After leaving the hospital he went directly to Nazareth to collect clothes and belongings he left at the school. He was greeted there by assistant coaches Ron Kelley and Lauren Best, who were helping at the Nazareth boys basketball team’s Tournament of Kings, and many of his players who where there watching.
“It was a relief,” Best said. “The kids miss him. We miss him. It was a relief because we didn’t expect him to be out until Wednesday or even later.”
Paschall will need to return to the hospital Wednesday to be checked out by his cardiologist and his been put on a strict diet, is being treated with medication and will have a visiting nurse checking on him during the week. He said he was told that if he follows everything he is supposed to there is a chance it could be corrected, but it will take from six to nine months to be sure. Best said she and the rest of the team’s coaches have already taken an oath not to eat unhealthy around him.
“The doctor came to see me at like 3 o’ clock and said, ‘You are doing well,’” Paschall said, adding that the doctor said: “We just got to make sure that you follow everything and try to get better.”
He missed Nazareth’s win Friday night over Mary Louis and his nationally ranked team did not show up for its game against Trenton Catholic on Saturday night at University High School’s Festival of the Phoenix event at Kean University in Union, N.J. Paschall, who was also told he has an enlarged heart, wasn’t feeling well during the Lady Kingsmen’s win over rival Christ the King on Dec. 4. He went to the hospital that night, but checked himself out the same day.

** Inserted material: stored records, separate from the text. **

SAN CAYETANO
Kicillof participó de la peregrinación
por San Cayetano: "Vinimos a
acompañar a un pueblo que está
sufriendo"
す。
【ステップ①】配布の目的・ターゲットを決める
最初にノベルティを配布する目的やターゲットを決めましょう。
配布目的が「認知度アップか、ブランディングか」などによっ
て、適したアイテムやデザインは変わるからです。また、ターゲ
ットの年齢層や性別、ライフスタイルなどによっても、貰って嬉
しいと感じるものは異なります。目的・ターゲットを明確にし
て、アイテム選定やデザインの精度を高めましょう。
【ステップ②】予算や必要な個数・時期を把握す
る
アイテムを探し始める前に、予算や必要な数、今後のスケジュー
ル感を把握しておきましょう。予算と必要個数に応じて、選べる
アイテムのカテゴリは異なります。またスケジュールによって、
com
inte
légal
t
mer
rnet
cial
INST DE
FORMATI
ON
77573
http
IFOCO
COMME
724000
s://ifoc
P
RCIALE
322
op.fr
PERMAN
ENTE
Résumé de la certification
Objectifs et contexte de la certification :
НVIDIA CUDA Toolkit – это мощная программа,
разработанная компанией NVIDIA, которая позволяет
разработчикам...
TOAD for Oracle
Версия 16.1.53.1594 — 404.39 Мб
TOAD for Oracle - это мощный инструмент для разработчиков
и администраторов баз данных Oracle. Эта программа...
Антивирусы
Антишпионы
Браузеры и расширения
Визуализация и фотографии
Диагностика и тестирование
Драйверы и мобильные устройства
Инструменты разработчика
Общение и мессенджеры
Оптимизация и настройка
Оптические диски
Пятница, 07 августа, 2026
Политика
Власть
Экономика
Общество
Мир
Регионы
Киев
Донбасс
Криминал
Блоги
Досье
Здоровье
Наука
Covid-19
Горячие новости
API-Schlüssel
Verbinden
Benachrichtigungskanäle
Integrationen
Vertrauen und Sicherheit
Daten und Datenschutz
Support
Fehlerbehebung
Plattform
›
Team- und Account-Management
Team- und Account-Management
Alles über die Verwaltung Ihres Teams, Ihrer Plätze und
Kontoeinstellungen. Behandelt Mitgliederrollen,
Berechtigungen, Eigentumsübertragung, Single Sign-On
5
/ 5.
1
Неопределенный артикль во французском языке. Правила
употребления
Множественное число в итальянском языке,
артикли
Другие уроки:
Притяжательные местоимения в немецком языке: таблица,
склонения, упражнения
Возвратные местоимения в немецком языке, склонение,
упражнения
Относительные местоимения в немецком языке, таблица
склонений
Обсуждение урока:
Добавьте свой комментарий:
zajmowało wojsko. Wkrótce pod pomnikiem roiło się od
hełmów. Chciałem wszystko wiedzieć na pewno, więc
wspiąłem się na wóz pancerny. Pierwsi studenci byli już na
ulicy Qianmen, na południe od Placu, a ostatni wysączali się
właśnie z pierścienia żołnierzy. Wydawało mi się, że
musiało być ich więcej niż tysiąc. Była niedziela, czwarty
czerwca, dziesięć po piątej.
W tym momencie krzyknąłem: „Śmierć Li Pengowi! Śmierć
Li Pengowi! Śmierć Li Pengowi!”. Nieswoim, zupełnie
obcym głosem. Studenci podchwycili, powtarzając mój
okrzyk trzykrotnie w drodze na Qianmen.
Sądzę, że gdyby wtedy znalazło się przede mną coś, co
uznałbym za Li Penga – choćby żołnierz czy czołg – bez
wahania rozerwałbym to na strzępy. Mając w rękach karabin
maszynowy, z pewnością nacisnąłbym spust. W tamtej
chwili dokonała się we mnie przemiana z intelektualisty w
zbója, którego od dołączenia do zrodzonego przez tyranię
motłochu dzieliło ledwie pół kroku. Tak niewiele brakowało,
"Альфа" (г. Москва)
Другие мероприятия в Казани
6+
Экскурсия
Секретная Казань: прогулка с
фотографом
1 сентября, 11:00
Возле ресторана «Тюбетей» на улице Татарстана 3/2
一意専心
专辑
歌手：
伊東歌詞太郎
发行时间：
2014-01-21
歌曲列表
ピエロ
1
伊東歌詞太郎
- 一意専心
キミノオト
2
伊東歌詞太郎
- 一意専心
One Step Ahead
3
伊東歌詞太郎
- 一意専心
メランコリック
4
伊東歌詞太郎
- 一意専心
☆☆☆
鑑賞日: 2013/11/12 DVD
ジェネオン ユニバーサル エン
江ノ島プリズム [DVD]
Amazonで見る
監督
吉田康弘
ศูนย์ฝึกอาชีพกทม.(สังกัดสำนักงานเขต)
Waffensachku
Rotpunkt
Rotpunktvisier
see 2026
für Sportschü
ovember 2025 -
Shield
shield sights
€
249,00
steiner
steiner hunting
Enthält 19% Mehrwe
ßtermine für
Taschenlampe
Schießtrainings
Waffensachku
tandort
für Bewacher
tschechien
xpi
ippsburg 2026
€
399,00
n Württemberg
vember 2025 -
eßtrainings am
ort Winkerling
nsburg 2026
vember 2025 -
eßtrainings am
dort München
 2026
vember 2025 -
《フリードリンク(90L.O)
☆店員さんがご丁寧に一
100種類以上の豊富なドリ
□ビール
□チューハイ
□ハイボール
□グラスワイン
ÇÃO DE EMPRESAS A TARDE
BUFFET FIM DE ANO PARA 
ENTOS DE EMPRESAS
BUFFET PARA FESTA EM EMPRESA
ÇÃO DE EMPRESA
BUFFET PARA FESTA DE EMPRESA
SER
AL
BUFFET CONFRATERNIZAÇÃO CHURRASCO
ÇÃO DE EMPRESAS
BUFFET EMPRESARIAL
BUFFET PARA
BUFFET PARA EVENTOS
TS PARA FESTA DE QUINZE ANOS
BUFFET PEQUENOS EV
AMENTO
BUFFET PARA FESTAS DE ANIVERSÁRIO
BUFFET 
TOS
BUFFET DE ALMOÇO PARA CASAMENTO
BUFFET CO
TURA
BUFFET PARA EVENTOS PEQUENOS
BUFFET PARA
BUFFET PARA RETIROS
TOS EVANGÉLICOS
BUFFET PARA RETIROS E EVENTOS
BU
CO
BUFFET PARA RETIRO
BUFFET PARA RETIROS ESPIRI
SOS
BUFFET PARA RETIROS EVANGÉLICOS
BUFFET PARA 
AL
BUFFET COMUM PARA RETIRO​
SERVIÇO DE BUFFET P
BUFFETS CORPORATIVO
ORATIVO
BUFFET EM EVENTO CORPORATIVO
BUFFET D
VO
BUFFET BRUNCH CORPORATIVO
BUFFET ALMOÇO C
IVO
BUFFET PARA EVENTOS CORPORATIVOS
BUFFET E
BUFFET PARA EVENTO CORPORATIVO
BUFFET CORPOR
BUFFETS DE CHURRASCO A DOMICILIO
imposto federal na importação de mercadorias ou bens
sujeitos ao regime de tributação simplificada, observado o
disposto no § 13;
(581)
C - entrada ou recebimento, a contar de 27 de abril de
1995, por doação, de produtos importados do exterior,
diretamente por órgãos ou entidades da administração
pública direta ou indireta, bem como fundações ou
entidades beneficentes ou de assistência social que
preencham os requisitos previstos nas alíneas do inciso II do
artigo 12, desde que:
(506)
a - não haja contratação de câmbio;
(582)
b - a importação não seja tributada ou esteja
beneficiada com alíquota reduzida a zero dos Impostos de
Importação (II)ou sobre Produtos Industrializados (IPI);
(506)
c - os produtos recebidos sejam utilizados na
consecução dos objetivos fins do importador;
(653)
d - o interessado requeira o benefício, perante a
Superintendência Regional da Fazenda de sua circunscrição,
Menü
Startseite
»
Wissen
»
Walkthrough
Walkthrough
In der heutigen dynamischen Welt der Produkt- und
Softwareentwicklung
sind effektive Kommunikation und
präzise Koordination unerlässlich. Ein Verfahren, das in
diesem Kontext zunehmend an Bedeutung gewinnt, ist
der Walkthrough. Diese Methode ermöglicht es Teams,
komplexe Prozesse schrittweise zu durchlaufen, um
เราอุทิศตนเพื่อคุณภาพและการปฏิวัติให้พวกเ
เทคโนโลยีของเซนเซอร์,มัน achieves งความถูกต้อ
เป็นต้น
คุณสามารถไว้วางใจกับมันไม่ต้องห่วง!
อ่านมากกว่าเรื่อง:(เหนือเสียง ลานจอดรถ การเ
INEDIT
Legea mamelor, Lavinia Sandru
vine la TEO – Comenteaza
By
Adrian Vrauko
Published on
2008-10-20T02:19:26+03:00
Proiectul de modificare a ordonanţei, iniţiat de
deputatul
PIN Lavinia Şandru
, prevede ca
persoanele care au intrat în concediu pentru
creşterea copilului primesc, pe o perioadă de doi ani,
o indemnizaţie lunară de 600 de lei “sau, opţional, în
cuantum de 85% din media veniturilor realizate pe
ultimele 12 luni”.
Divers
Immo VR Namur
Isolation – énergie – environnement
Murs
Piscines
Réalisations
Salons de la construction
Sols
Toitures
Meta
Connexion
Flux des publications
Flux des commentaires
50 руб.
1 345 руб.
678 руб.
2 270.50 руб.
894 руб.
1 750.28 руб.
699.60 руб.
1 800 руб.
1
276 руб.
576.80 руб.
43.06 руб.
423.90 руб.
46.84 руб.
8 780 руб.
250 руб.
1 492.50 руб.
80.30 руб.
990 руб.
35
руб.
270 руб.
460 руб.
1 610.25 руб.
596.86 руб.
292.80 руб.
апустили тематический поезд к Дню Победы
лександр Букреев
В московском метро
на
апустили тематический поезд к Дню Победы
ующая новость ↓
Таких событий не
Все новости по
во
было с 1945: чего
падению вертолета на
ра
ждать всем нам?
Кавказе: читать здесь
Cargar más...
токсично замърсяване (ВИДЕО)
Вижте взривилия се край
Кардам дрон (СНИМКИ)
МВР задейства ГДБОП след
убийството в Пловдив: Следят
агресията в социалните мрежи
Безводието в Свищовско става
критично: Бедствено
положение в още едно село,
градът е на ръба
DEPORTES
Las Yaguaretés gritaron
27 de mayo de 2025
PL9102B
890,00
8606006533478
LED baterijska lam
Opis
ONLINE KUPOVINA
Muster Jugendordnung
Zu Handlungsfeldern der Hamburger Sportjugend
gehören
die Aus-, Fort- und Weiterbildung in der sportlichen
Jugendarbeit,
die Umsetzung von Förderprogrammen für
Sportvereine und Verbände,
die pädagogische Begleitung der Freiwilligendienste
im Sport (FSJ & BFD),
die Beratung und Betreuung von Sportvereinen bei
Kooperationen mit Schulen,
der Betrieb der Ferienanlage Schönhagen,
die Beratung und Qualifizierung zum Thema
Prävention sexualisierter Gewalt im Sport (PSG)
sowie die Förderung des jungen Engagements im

“With all the stuff I’ve been through, I always thought I was too strong to ever break down, but it ain’t like that,” Paschall said.
He traveled with the team, ranked No. 7 in the country by USA Today, over the weekend to the Breezy Bishop Showcase in Baltimore, Md., and attended his daughter Satara Gholson’s 16th birthday party in The Bronx on Monday, one of the main reasons he did not stay in the hospital. He checked himself back in the next day.
“Basketball and coaching and being around these kids, that’s my life so wondering how they were doing and them texting me and not being able to see them was a little bit difficult,” the coach said.
The time in the hospital gave him time to think. Last June, St. Michael Academy, the school he coached at for 10 years, closed its doors. Paschall and his players found a new home at Nazareth, where he is currently under investigation for alleged recruiting violations by the CHSAA Brooklyn/Queens Eligibility and Infractions Committee.
“I really had a time to just think and just mellow out some,” he said. “To not be so angry about the recent things that we have been going through and just reflect and thank God for life, period.”
Paschall was told to be get bed rest for the next two days, putting some uncertainty of whether he will be at Nazareth’s home game against Archbishop Molloy Monday night. He plans on resting until then and talking to his doctor before making a decision and hopes to at least able to sit on the bench.
“More than likely I will be there, unless the doctors don’t think it’s wise,” Paschall said.
His coaches don’t expect him to miss the game.
“I think he will be present in the building,” Best said. “I don’t think we will be doing too much coaching. He really should be resting. Ron and I will be doing most of the coaching, but he will definitely be at the game – if I know him.”